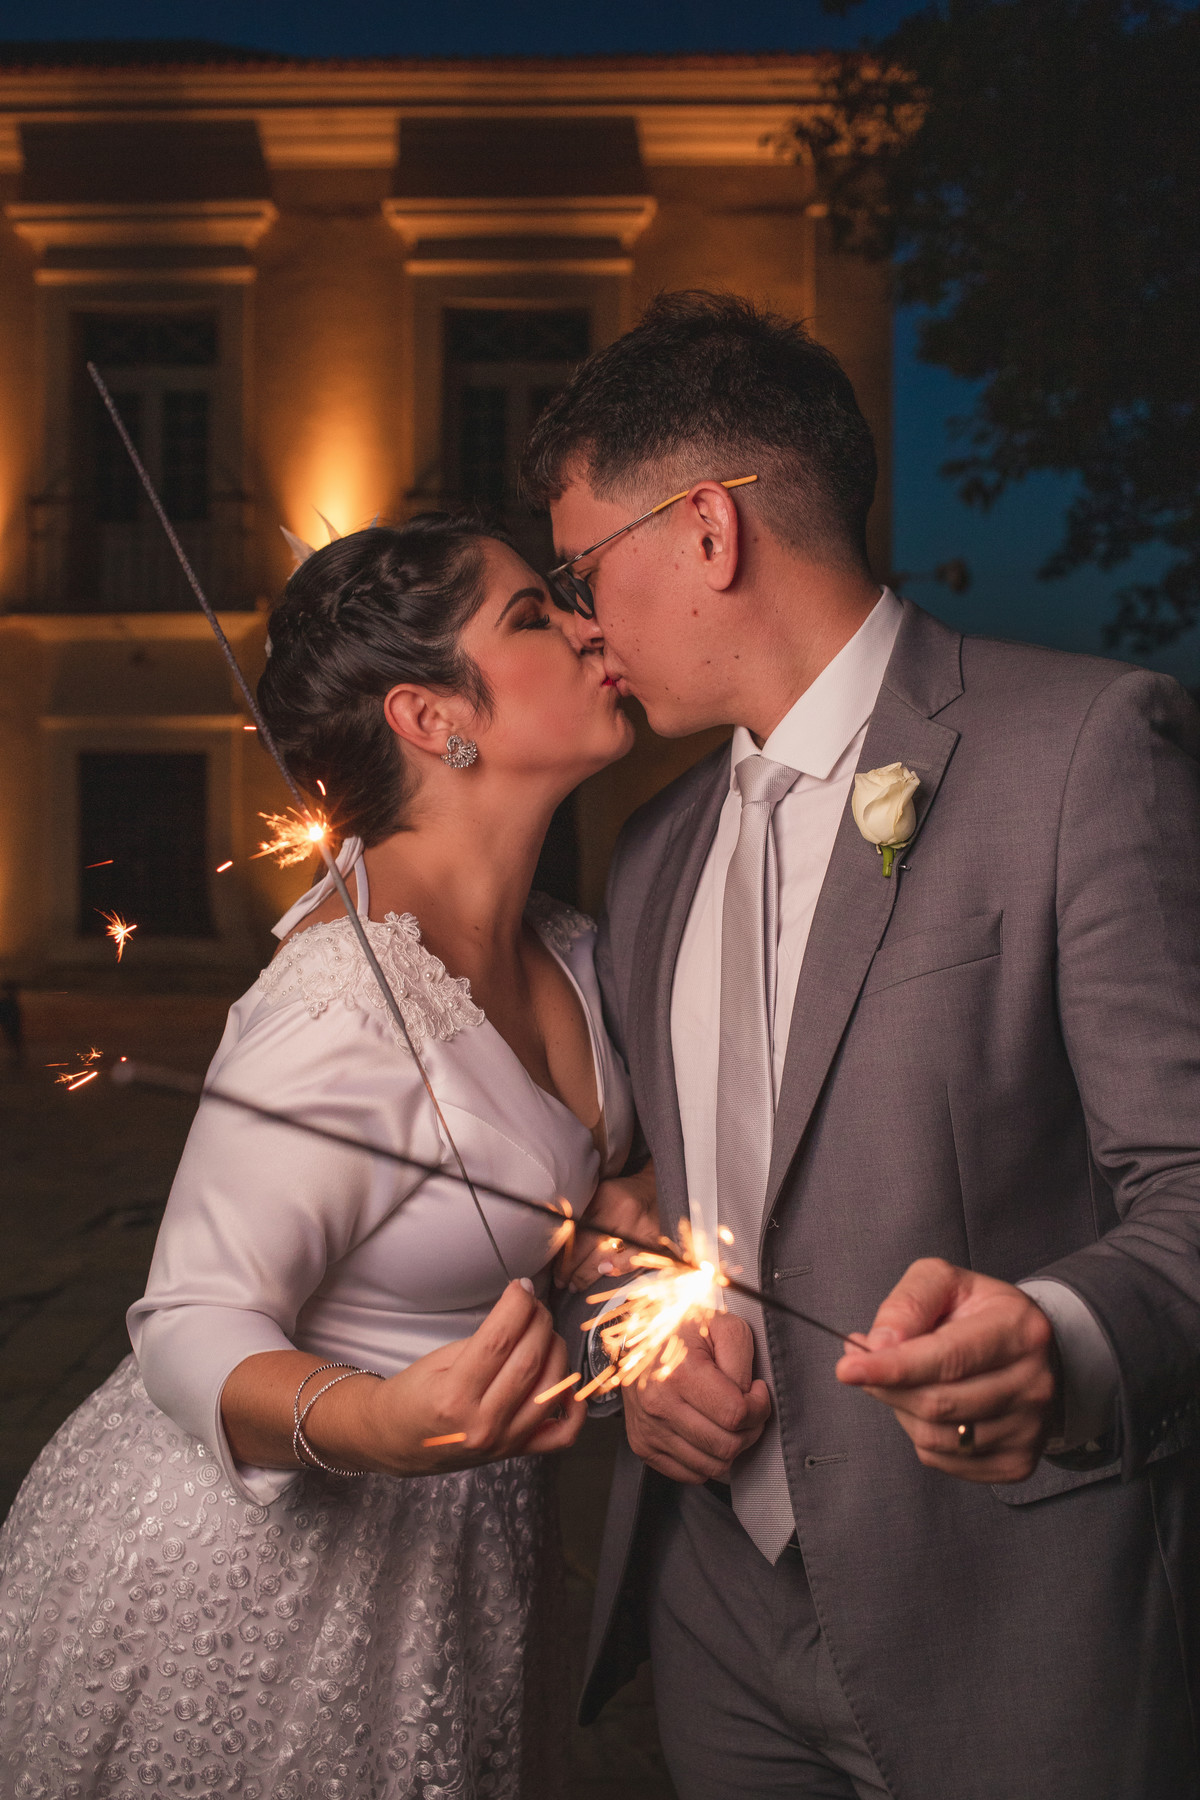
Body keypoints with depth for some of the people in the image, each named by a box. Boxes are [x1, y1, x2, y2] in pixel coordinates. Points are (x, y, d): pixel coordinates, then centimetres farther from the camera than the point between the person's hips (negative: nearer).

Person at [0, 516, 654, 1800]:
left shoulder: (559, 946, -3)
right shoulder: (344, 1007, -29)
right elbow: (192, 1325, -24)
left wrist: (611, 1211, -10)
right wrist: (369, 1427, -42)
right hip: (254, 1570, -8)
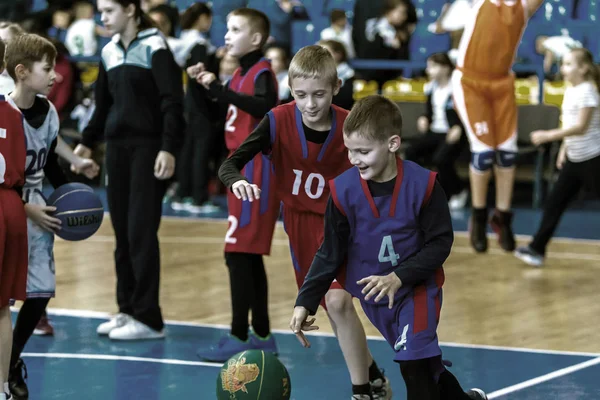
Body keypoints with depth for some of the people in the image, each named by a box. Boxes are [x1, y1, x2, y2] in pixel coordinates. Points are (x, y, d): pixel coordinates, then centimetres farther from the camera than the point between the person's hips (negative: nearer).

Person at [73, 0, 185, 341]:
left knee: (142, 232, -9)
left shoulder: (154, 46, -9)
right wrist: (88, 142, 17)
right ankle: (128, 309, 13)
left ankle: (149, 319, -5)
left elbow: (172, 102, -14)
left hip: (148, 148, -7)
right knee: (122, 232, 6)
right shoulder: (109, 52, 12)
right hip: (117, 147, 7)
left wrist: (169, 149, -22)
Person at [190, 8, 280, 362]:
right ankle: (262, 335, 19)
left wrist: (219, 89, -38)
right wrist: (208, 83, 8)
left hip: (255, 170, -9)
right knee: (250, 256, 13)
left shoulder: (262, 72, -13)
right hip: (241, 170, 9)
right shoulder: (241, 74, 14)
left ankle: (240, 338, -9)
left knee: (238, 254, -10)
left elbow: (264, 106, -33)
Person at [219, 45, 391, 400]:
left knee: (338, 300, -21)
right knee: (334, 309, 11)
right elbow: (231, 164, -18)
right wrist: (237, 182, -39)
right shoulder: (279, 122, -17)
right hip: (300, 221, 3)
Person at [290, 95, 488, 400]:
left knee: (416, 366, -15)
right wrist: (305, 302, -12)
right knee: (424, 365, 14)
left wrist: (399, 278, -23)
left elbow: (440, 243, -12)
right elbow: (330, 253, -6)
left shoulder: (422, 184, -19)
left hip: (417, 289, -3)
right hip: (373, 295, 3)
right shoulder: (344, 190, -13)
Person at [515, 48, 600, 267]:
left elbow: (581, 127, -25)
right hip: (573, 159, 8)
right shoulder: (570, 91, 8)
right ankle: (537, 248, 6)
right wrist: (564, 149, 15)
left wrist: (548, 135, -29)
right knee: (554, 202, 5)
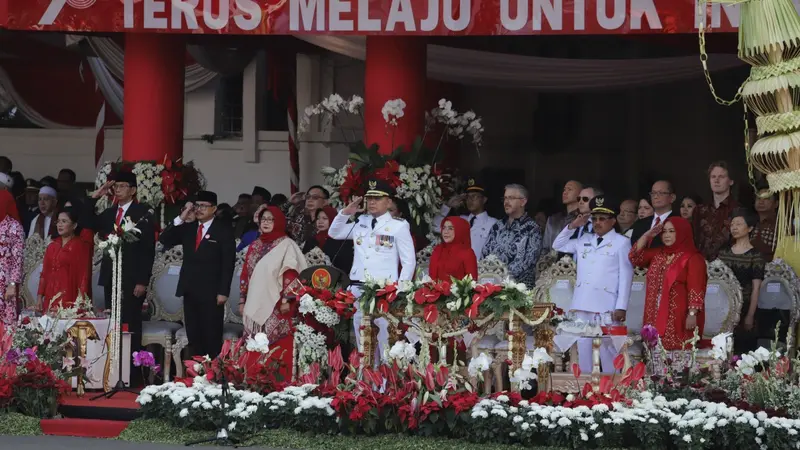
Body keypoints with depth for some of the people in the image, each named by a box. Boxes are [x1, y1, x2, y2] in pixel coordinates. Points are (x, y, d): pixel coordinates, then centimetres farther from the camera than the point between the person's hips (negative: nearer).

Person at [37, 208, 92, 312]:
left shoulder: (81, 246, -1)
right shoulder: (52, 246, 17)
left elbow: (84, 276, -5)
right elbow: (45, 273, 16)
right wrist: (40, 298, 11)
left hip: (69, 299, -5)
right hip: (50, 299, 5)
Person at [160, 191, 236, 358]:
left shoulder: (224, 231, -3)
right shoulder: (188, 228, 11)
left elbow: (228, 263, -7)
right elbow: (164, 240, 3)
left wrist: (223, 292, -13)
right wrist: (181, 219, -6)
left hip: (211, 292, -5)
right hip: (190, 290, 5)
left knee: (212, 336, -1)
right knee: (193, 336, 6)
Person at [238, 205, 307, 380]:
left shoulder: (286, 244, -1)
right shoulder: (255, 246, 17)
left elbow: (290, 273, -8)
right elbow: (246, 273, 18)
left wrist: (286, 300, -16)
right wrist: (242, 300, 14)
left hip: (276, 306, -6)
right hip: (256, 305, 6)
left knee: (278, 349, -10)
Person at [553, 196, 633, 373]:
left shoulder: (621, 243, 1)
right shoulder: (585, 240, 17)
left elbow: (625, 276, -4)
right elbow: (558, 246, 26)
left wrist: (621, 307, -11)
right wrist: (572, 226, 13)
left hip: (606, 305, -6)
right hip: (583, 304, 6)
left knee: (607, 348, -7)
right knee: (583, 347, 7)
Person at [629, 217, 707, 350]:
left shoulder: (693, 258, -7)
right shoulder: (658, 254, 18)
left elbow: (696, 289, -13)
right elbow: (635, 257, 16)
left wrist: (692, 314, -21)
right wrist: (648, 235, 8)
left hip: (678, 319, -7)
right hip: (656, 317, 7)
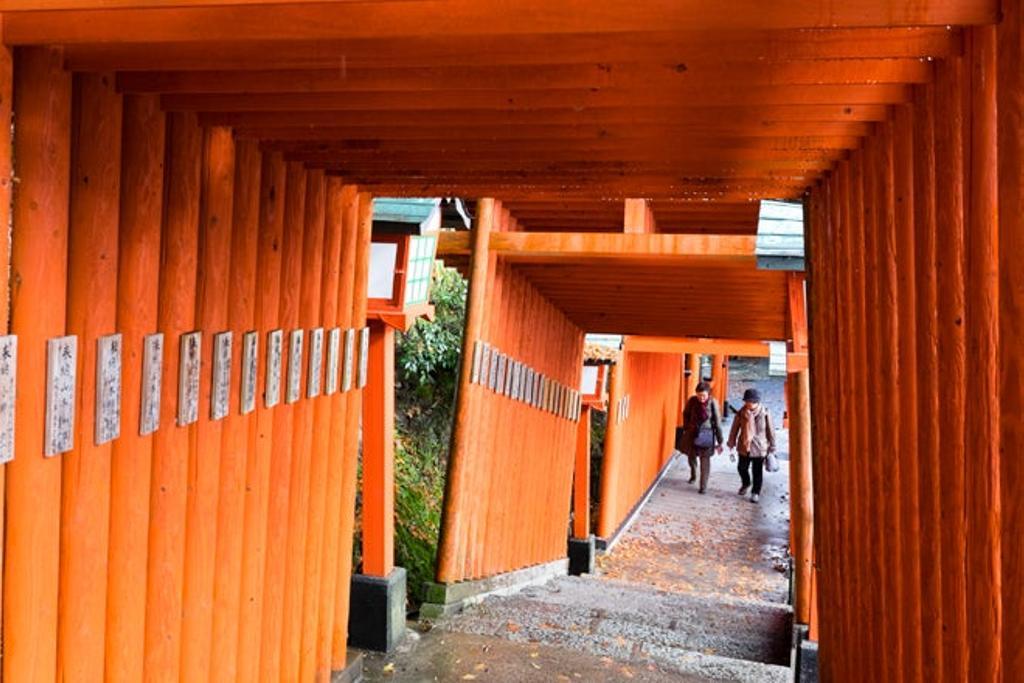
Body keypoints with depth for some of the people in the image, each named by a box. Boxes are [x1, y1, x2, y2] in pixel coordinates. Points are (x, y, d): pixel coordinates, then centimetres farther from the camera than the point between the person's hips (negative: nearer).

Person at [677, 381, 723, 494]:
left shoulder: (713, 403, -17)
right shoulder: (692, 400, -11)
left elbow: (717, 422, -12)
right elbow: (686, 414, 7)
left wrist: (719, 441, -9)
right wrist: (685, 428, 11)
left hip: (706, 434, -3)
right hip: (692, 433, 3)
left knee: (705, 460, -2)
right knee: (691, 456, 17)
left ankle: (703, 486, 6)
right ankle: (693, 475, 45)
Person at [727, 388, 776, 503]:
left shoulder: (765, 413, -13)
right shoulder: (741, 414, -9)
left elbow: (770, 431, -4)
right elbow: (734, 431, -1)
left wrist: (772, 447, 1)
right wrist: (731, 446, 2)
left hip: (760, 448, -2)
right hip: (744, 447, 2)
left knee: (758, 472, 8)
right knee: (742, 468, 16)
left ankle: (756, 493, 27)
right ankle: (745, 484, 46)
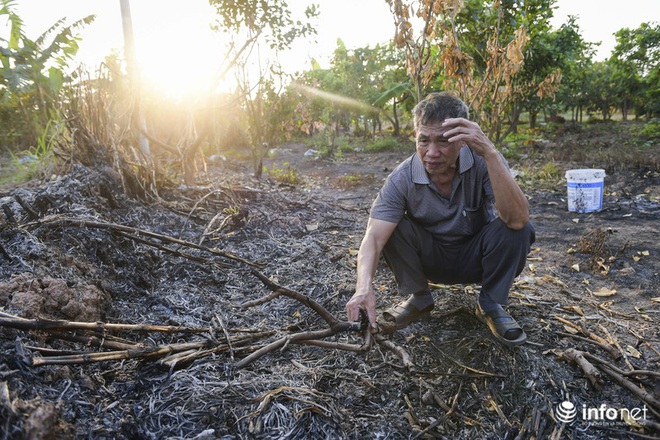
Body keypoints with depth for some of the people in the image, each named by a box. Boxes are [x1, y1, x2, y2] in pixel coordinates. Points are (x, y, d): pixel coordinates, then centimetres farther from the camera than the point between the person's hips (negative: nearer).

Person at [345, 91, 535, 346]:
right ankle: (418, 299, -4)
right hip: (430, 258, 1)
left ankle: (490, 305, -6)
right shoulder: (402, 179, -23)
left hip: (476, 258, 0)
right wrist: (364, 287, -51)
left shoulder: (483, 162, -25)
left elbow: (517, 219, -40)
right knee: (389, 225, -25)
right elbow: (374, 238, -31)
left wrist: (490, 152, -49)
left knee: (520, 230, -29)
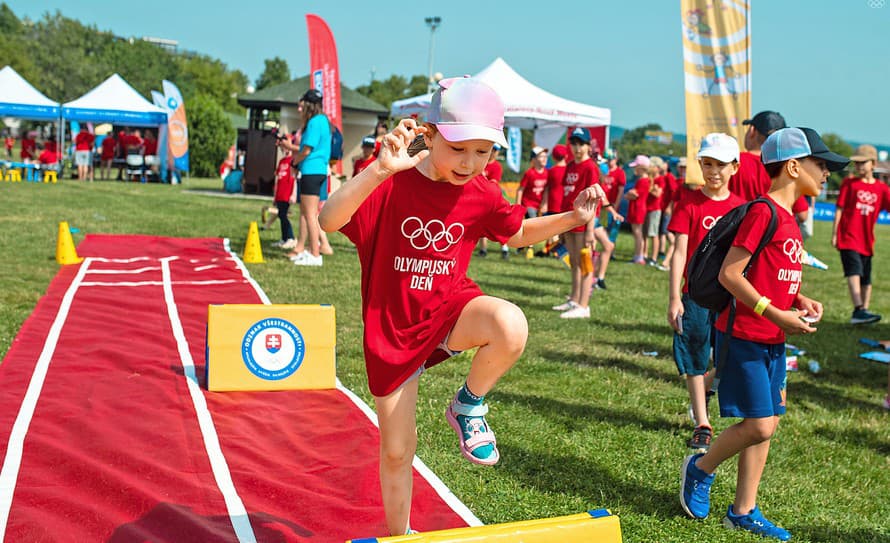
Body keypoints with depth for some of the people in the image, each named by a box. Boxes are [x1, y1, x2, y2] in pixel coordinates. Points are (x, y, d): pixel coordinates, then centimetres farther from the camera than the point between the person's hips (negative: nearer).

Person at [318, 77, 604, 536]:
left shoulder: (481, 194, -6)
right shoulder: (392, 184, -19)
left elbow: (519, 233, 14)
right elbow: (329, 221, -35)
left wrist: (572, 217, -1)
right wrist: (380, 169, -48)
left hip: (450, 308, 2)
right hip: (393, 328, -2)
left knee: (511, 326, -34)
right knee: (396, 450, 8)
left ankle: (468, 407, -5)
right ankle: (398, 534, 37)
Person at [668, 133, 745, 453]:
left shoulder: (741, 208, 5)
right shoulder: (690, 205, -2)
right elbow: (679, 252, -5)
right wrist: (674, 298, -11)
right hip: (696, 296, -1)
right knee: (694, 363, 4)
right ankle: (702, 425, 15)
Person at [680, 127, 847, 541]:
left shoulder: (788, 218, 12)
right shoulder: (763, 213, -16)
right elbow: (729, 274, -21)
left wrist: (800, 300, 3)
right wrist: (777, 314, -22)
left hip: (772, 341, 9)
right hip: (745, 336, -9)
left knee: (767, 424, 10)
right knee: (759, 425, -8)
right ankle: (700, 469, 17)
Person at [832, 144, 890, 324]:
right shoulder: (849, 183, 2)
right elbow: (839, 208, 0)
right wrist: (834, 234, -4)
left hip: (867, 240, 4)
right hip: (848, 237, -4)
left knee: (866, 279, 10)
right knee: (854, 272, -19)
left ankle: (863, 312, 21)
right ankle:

-=-=-

▸ Work order:
Pictures should not appear in the copy. Write out exactly the lines above from the first one through the line that contains "right hip: (254, 1570, -8)".

▸ Solution to this exercise:
Body keypoints with depth for some of the people in the image, each named by a box. Boxes are [x1, y1, x2, y2] in pixel coordinates. Points are (x, y, d): pixel coordinates, then centimetres farther from the camera than the point between the person's hips (negative: nearer).

Person at [0, 516, 654, 1800]:
left shoulder: (559, 946, -3)
right shoulder: (344, 1007, -29)
right elbow: (192, 1325, -24)
left wrist: (611, 1211, -10)
right wrist: (369, 1427, -42)
right hip: (254, 1570, -8)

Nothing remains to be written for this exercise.